● **Exercise**: Copy the lines of the listing starting at the one that contains "W dokumencie tym wyjaśniamy w sposób" and ending at the end of the listing, renaming "użytkownikom" to "klientom" and keeping everything else the same.

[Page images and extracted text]

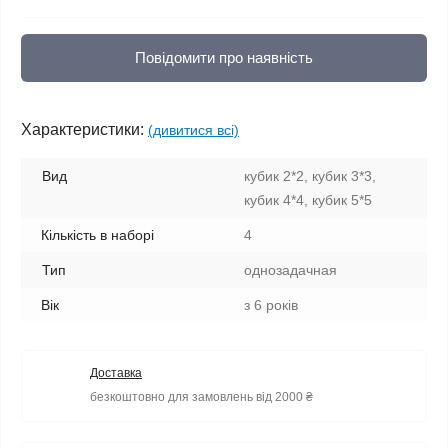
Повідомити про наявність
Характеристики:
(дивитися всі)
Вид
кубик 2*2, кубик 3*3,
кубик 4*4, кубик 5*5
Кількість в наборі
4
Тип
однозадачная
Вік
з 6 років
Доставка
безкоштовно для замовлень від 2000 ₴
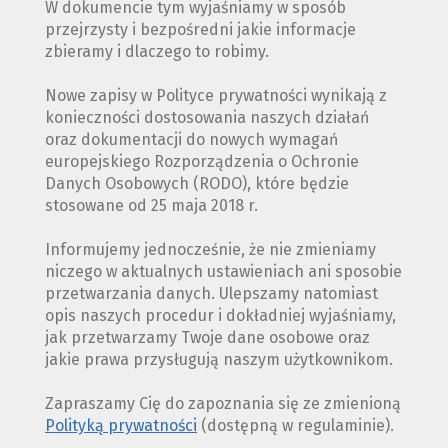
W dokumencie tym wyjaśniamy w sposób
przejrzysty i bezpośredni jakie informacje
zbieramy i dlaczego to robimy.
Nowe zapisy w Polityce prywatności wynikają z
konieczności dostosowania naszych działań
oraz dokumentacji do nowych wymagań
europejskiego Rozporządzenia o Ochronie
Danych Osobowych (RODO), które będzie
stosowane od 25 maja 2018 r.
Informujemy jednocześnie, że nie zmieniamy
niczego w aktualnych ustawieniach ani sposobie
przetwarzania danych. Ulepszamy natomiast
opis naszych procedur i dokładniej wyjaśniamy,
jak przetwarzamy Twoje dane osobowe oraz
jakie prawa przysługują naszym użytkownikom.
Zapraszamy Cię do zapoznania się ze zmienioną
Polityką prywatności
(dostępną w regulaminie).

● **Final answer**:
W dokumencie tym wyjaśniamy w sposób
przejrzysty i bezpośredni jakie informacje
zbieramy i dlaczego to robimy.
Nowe zapisy w Polityce prywatności wynikają z
konieczności dostosowania naszych działań
oraz dokumentacji do nowych wymagań
europejskiego Rozporządzenia o Ochronie
Danych Osobowych (RODO), które będzie
stosowane od 25 maja 2018 r.
Informujemy jednocześnie, że nie zmieniamy
niczego w aktualnych ustawieniach ani sposobie
przetwarzania danych. Ulepszamy natomiast
opis naszych procedur i dokładniej wyjaśniamy,
jak przetwarzamy Twoje dane osobowe oraz
jakie prawa przysługują naszym klientom.
Zapraszamy Cię do zapoznania się ze zmienioną
Polityką prywatności
(dostępną w regulaminie).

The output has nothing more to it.